(Information given)
____

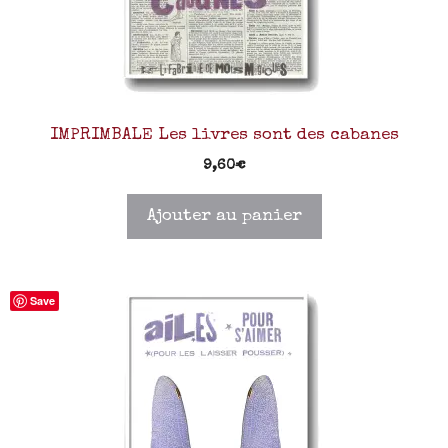
IMPRIMBALE Les livres sont des cabanes
9,60
€
Ajouter au panier
Save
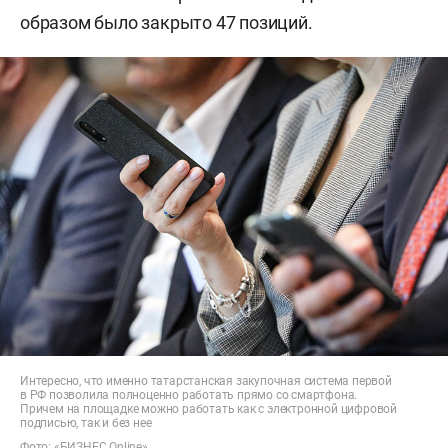
образом было закрыто 47 позиций.
Интересно, что именно татарстанская закупочная система первой
в РФ позволила полноценно работать прямо со смартфона.
Причем на площадке можно работать как с электронной цифровой
подписью, так и без нее
Фото: «БИЗНЕС Online»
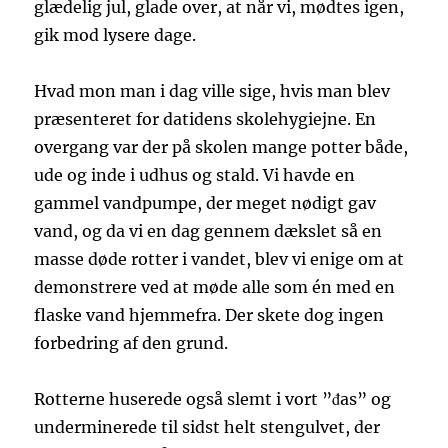
glædelig jul, glade over, at når vi, mødtes igen,
gik mod lysere dage.
Hvad mon man i dag ville sige, hvis man blev
præsenteret for datidens skolehygiejne. En
overgang var der på skolen mange potter både,
ude og inde i udhus og stald. Vi havde en
gammel vandpumpe, der meget nødigt gav
vand, og da vi en dag gennem dækslet så en
masse døde rotter i vandet, blev vi enige om at
demonstrere ved at møde alle som én med en
flaske vand hjemmefra. Der skete dog ingen
forbedring af den grund.
Rotterne huserede også slemt i vort ”đas” og
underminerede til sidst helt stengulvet, der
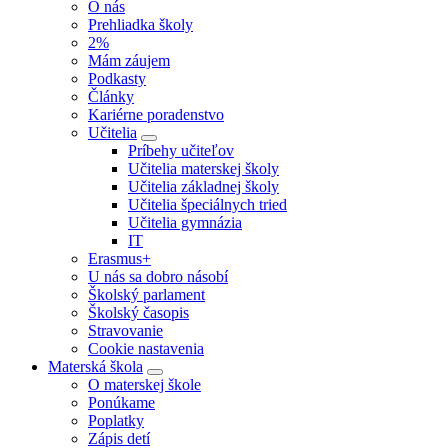
O nás
Prehliadka školy
2%
Mám záujem
Podkasty
Články
Kariérne poradenstvo
Učitelia
Príbehy učiteľov
Učitelia materskej školy
Učitelia základnej školy
Učitelia špeciálnych tried
Učitelia gymnázia
IT
Erasmus+
U nás sa dobro násobí
Školský parlament
Školský časopis
Stravovanie
Cookie nastavenia
Materská škola
O materskej škole
Ponúkame
Poplatky
Zápis detí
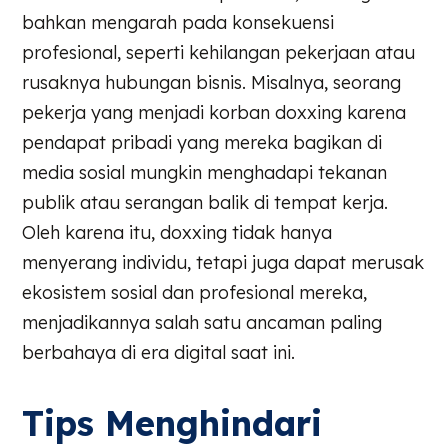
bahkan mengarah pada konsekuensi
profesional, seperti kehilangan pekerjaan atau
rusaknya hubungan bisnis. Misalnya, seorang
pekerja yang menjadi korban doxxing karena
pendapat pribadi yang mereka bagikan di
media sosial mungkin menghadapi tekanan
publik atau serangan balik di tempat kerja.
Oleh karena itu, doxxing tidak hanya
menyerang individu, tetapi juga dapat merusak
ekosistem sosial dan profesional mereka,
menjadikannya salah satu ancaman paling
berbahaya di era digital saat ini.
Tips Menghindari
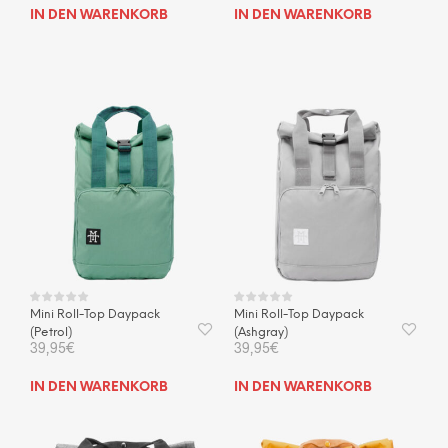
IN DEN WARENKORB
IN DEN WARENKORB
Mini Roll-Top Daypack
Mini Roll-Top Daypack
(Petrol)
(Ashgray)
39,95
€
39,95
€
IN DEN WARENKORB
IN DEN WARENKORB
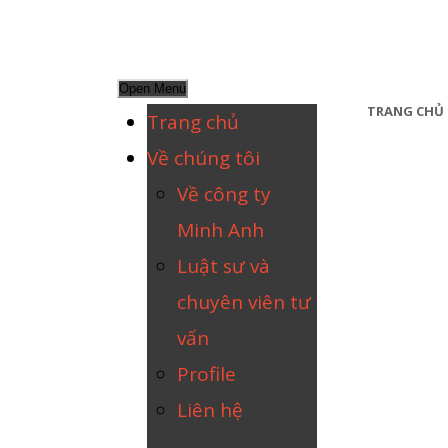
Open Menu
TRANG CHỦ
Trang chủ
Về chúng tôi
Về công ty
Minh Anh
Luật sư và
chuyên viên tư
vấn
Profile
Liên hệ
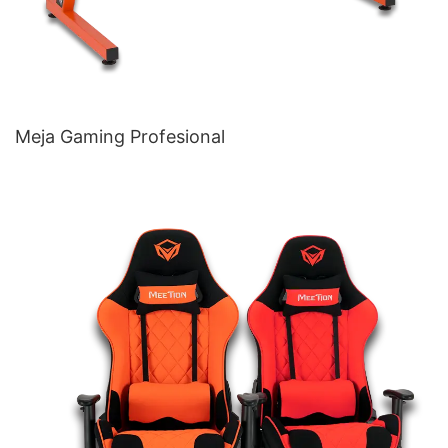
Meja Gaming Profesional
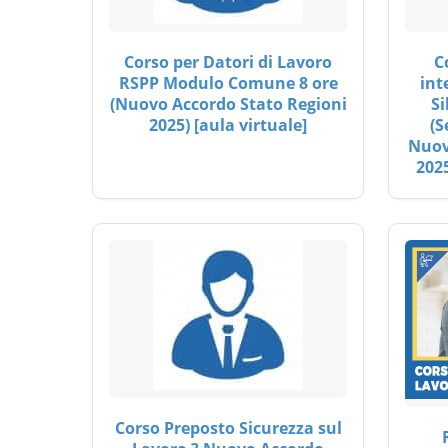
Corso per Datori di Lavoro
C
RSPP Modulo Comune 8 ore
int
(Nuovo Accordo Stato Regioni
Si
2025) [aula virtuale]
(S
Nuov
2025
Corso Preposto Sicurezza sul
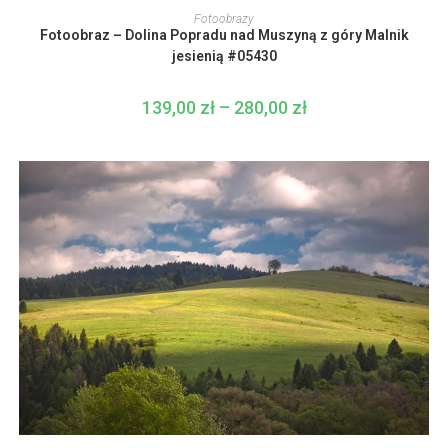
produkt
WYBIERZ OPCJE
Fotoobrazy
ma
Fotoobraz – Dolina Popradu nad Muszyną z góry Malnik
wiele
wariantów.
jesienią #05430
Opcje
można
wybrać
139,00
zł
–
280,00
zł
Zakres
na
cen:
stronie
od
produktu
139,00 zł
do
280,00 zł
Ten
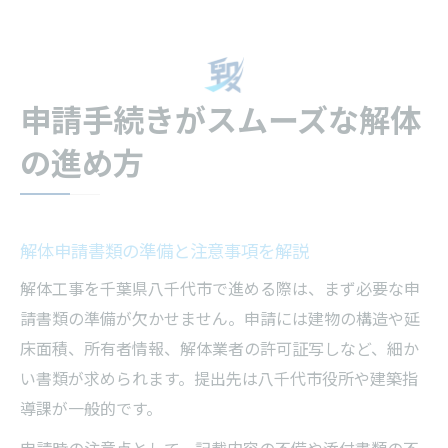
申請手続きがスムーズな解体
の進め方
解体申請書類の準備と注意事項を解説
解体工事を千葉県八千代市で進める際は、まず必要な申
請書類の準備が欠かせません。申請には建物の構造や延
床面積、所有者情報、解体業者の許可証写しなど、細か
い書類が求められます。提出先は八千代市役所や建築指
導課が一般的です。
申請時の注意点として、記載内容の不備や添付書類の不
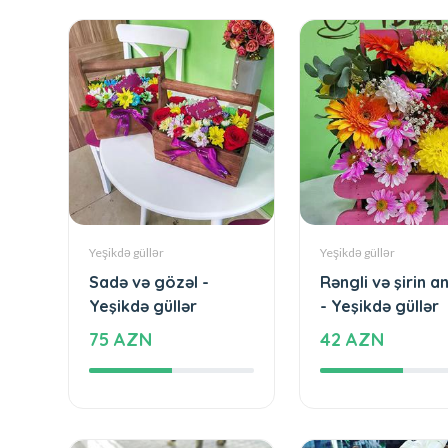
Yeşikdə güllər
Yeşikdə güllər
Sadə və gözəl -
Rəngli və şirin a
Yeşikdə güllər
- Yeşikdə güllər
75 AZN
42 AZN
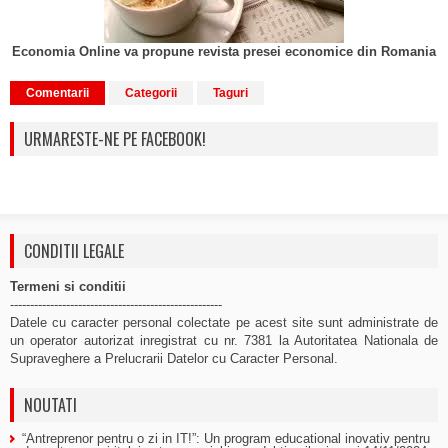
Economia Online va propune revista presei economice din Romania
Comentarii
Categorii
Taguri
URMARESTE-NE PE FACEBOOK!
CONDITII LEGALE
Termeni si conditii
-----------------------------------------------------
Datele cu caracter personal colectate pe acest site sunt administrate de
un operator autorizat inregistrat cu nr. 7381 la Autoritatea Nationala de
Supraveghere a Prelucrarii Datelor cu Caracter Personal.
NOUTATI
“Antreprenor pentru o zi in IT!”: Un program educational inovativ pentru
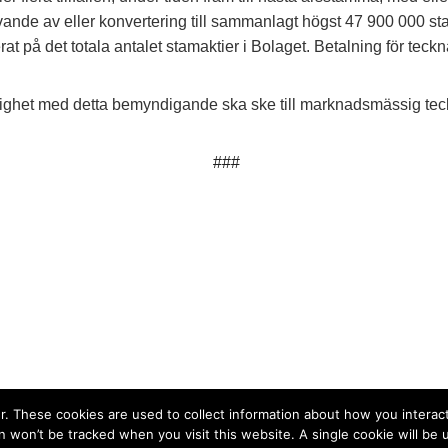
ivande av eller konvertering till sammanlagt högst 47 900 000 s
rat på det totala antalet stamaktier i Bolaget. Betalning för tec
enlighet med detta bemyndigande ska ske till marknadsmässig t
###
. These cookies are used to collect information about how you interact
n won’t be tracked when you visit this website. A single cookie will b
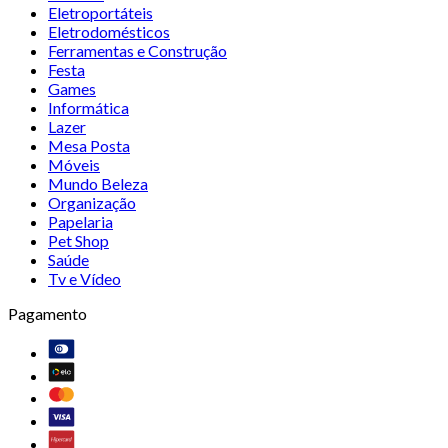
Eletroportáteis
Eletrodomésticos
Ferramentas e Construção
Festa
Games
Informática
Lazer
Mesa Posta
Móveis
Mundo Beleza
Organização
Papelaria
Pet Shop
Saúde
Tv e Vídeo
Pagamento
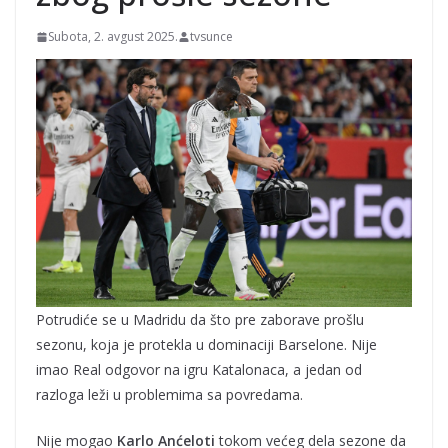
Subota, 2. avgust 2025.
tvsunce
Potrudiće se u Madridu da što pre zaborave prošlu
sezonu, koja je protekla u dominaciji Barselone. Nije
imao Real odgovor na igru Katalonaca, a jedan od
razloga leži u problemima sa povredama.
Nije mogao
Karlo Anćeloti
tokom većeg dela sezone da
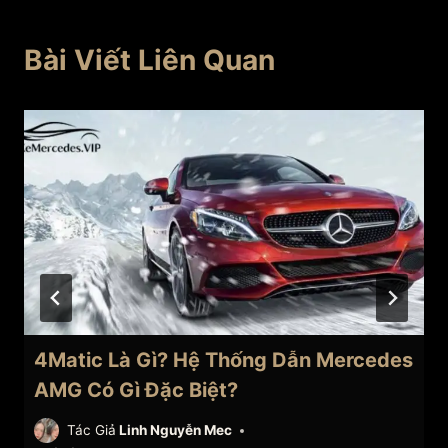
Bài Viết Liên Quan
4Matic Là Gì? Hệ Thống Dẫn Mercedes
AMG Có Gì Đặc Biệt?
Tác Giả
Linh Nguyễn Mec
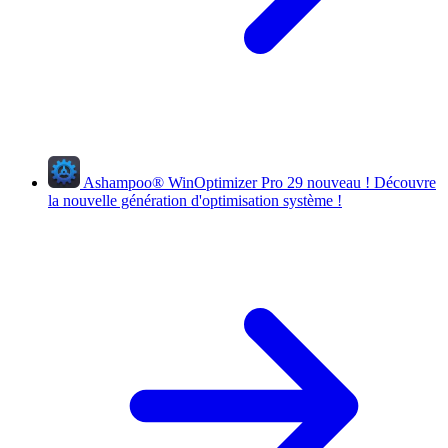
Ashampoo
®
WinOptimizer Pro 29
nouveau !
Découvre
la nouvelle génération d'optimisation système !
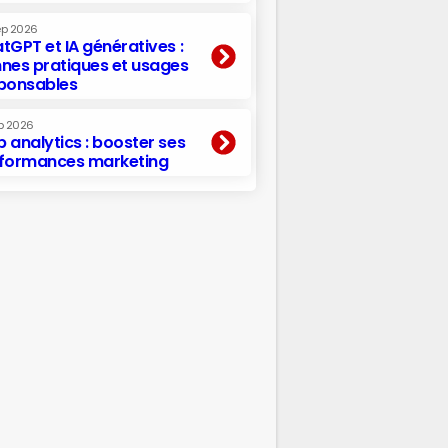
ep 2026
tGPT et IA génératives :
nes pratiques et usages
ponsables
p 2026
 analytics : booster ses
formances marketing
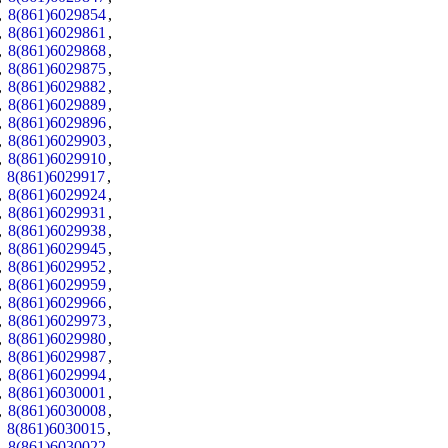
,
8(861)6029854
,
,
8(861)6029861
,
,
8(861)6029868
,
,
8(861)6029875
,
,
8(861)6029882
,
,
8(861)6029889
,
,
8(861)6029896
,
,
8(861)6029903
,
,
8(861)6029910
,
,
8(861)6029917
,
,
8(861)6029924
,
,
8(861)6029931
,
,
8(861)6029938
,
,
8(861)6029945
,
,
8(861)6029952
,
,
8(861)6029959
,
,
8(861)6029966
,
,
8(861)6029973
,
,
8(861)6029980
,
,
8(861)6029987
,
,
8(861)6029994
,
,
8(861)6030001
,
,
8(861)6030008
,
,
8(861)6030015
,
,
8(861)6030022
,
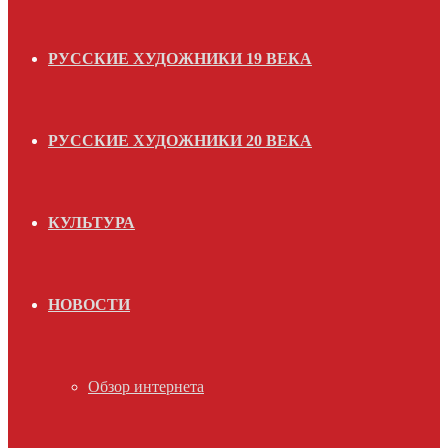
РУССКИЕ ХУДОЖНИКИ 19 ВЕКА
РУССКИЕ ХУДОЖНИКИ 20 ВЕКА
КУЛЬТУРА
НОВОСТИ
Обзор интернета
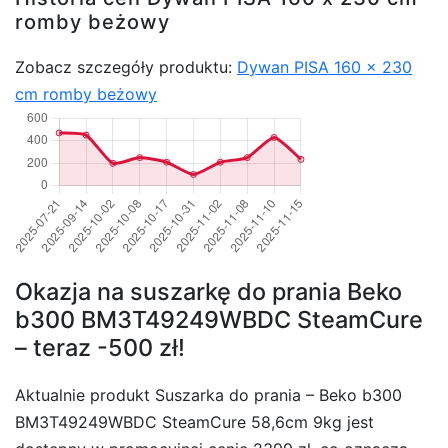
romby beżowy
Zobacz szczegóły produktu:
Dywan PISA 160 x 230
cm romby beżowy
Okazja na suszarkę do prania Beko
b300 BM3T49249WBDC SteamCure
– teraz -500 zł!
Aktualnie produkt Suszarka do prania – Beko b300
BM3T49249WBDC SteamCure 58,6cm 9kg jest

____

(To-do item)
None of the pictures should appear, though every line of the data above must be reproduced exactly.

(Finished task)
IMPRIMBALE Les livres sont des cabanes
9,60
€
Ajouter au panier
Save
образом было закрыто 47 позиций.
Интересно, что именно татарстанская закупочная система первой
в РФ позволила полноценно работать прямо со смартфона.
Причем на площадке можно работать как с электронной цифровой
подписью, так и без нее
Фото: «БИЗНЕС Online»
glædelig jul, glade over, at når vi, mødtes igen,
gik mod lysere dage.
Hvad mon man i dag ville sige, hvis man blev
præsenteret for datidens skolehygiejne. En
overgang var der på skolen mange potter både,
ude og inde i udhus og stald. Vi havde en
gammel vandpumpe, der meget nødigt gav
vand, og da vi en dag gennem dækslet så en
masse døde rotter i vandet, blev vi enige om at
demonstrere ved at møde alle som én med en
flaske vand hjemmefra. Der skete dog ingen
forbedring af den grund.
Rotterne huserede også slemt i vort ”đas” og
underminerede til sidst helt stengulvet, der
O nás
Prehliadka školy
2%
Mám záujem
Podkasty
Články
Kariérne poradenstvo
Učitelia
Príbehy učiteľov
Učitelia materskej školy
Učitelia základnej školy
Učitelia špeciálnych tried
Učitelia gymnázia
IT
Erasmus+
U nás sa dobro násobí
Školský parlament
Školský časopis
Stravovanie
Cookie nastavenia
Materská škola
O materskej škole
Ponúkame
Poplatky
Zápis detí
bahkan mengarah pada konsekuensi
profesional, seperti kehilangan pekerjaan atau
rusaknya hubungan bisnis. Misalnya, seorang
pekerja yang menjadi korban doxxing karena
pendapat pribadi yang mereka bagikan di
media sosial mungkin menghadapi tekanan
publik atau serangan balik di tempat kerja.
Oleh karena itu, doxxing tidak hanya
menyerang individu, tetapi juga dapat merusak
ekosistem sosial dan profesional mereka,
menjadikannya salah satu ancaman paling
berbahaya di era digital saat ini.
Tips Menghindari
IN DEN WARENKORB
IN DEN WARENKORB
Mini Roll-Top Daypack
Mini Roll-Top Daypack
(Petrol)
(Ashgray)
39,95
€
39,95
€
IN DEN WARENKORB
IN DEN WARENKORB
Open Menu
TRANG CHỦ
Trang chủ
Về chúng tôi
Về công ty
Minh Anh
Luật sư và
chuyên viên tư
vấn
Profile
Liên hệ
Meja Gaming Profesional
Corso per Datori di Lavoro
C
RSPP Modulo Comune 8 ore
int
(Nuovo Accordo Stato Regioni
Si
2025) [aula virtuale]
(S
Nuov
2025
Corso Preposto Sicurezza sul
produkt
WYBIERZ OPCJE
Fotoobrazy
ma
Fotoobraz – Dolina Popradu nad Muszyną z góry Malnik
wiele
wariantów.
jesienią #05430
Opcje
można
wybrać
139,00
zł
–
280,00
zł
Zakres
na
cen:
stronie
od
produktu
139,00 zł
do
280,00 zł
Ten
申請手続きがスムーズな解体
の進め方
解体申請書類の準備と注意事項を解説
解体工事を千葉県八千代市で進める際は、まず必要な申
請書類の準備が欠かせません。申請には建物の構造や延
床面積、所有者情報、解体業者の許可証写しなど、細か
い書類が求められます。提出先は八千代市役所や建築指
導課が一般的です。
申請時の注意点として、記載内容の不備や添付書類の不
Yeşikdə güllər
Yeşikdə güllər
Sadə və gözəl -
Rəngli və şirin a
Yeşikdə güllər
- Yeşikdə güllər
75 AZN
42 AZN
Economia Online va propune revista presei economice din Romania
Comentarii
Categorii
Taguri
URMARESTE-NE PE FACEBOOK!
CONDITII LEGALE
Termeni si conditii
-----------------------------------------------------
Datele cu caracter personal colectate pe acest site sunt administrate de
un operator autorizat inregistrat cu nr. 7381 la Autoritatea Nationala de
Supraveghere a Prelucrarii Datelor cu Caracter Personal.
NOUTATI
“Antreprenor pentru o zi in IT!”: Un program educational inovativ pentru
ivande av eller konvertering till sammanlagt högst 47 900 000 s
rat på det totala antalet stamaktier i Bolaget. Betalning för tec
enlighet med detta bemyndigande ska ske till marknadsmässig t
###
. These cookies are used to collect information about how you interact
n won’t be tracked when you visit this website. A single cookie will b
Eletroportáteis
Eletrodomésticos
Ferramentas e Construção
Festa
Games
Informática
Lazer
Mesa Posta
Móveis
Mundo Beleza
Organização
Papelaria
Pet Shop
Saúde
Tv e Vídeo
Pagamento
Subota, 2. avgust 2025.
tvsunce
Potrudiće se u Madridu da što pre zaborave prošlu
sezonu, koja je protekla u dominaciji Barselone. Nije
imao Real odgovor na igru Katalonaca, a jedan od
razloga leži u problemima sa povredama.
Nije mogao
Karlo Anćeloti
tokom većeg dela sezone da
Bài Viết Liên Quan
4Matic Là Gì? Hệ Thống Dẫn Mercedes
AMG Có Gì Đặc Biệt?
Tác Giả
Linh Nguyễn Mec
Ashampoo
®
WinOptimizer Pro 29
nouveau !
Découvre
la nouvelle génération d'optimisation système !
ep 2026
tGPT et IA génératives :
nes pratiques et usages
ponsables
p 2026
 analytics : booster ses
formances marketing
,
8(861)6029854
,
,
8(861)6029861
,
,
8(861)6029868
,
,
8(861)6029875
,
,
8(861)6029882
,
,
8(861)6029889
,
,
8(861)6029896
,
,
8(861)6029903
,
,
8(861)6029910
,
,
8(861)6029917
,
,
8(861)6029924
,
,
8(861)6029931
,
,
8(861)6029938
,
,
8(861)6029945
,
,
8(861)6029952
,
,
8(861)6029959
,
,
8(861)6029966
,
,
8(861)6029973
,
,
8(861)6029980
,
,
8(861)6029987
,
,
8(861)6029994
,
,
8(861)6030001
,
,
8(861)6030008
,
,
8(861)6030015
,
,
8(861)6030022
,
РУССКИЕ ХУДОЖНИКИ 19 ВЕКА
РУССКИЕ ХУДОЖНИКИ 20 ВЕКА
КУЛЬТУРА
НОВОСТИ
Обзор интернета
romby beżowy
Zobacz szczegóły produktu:
Dywan PISA 160 x 230
cm romby beżowy
Okazja na suszarkę do prania Beko
b300 BM3T49249WBDC SteamCure
– teraz -500 zł!
Aktualnie produkt Suszarka do prania – Beko b300
BM3T49249WBDC SteamCure 58,6cm 9kg jest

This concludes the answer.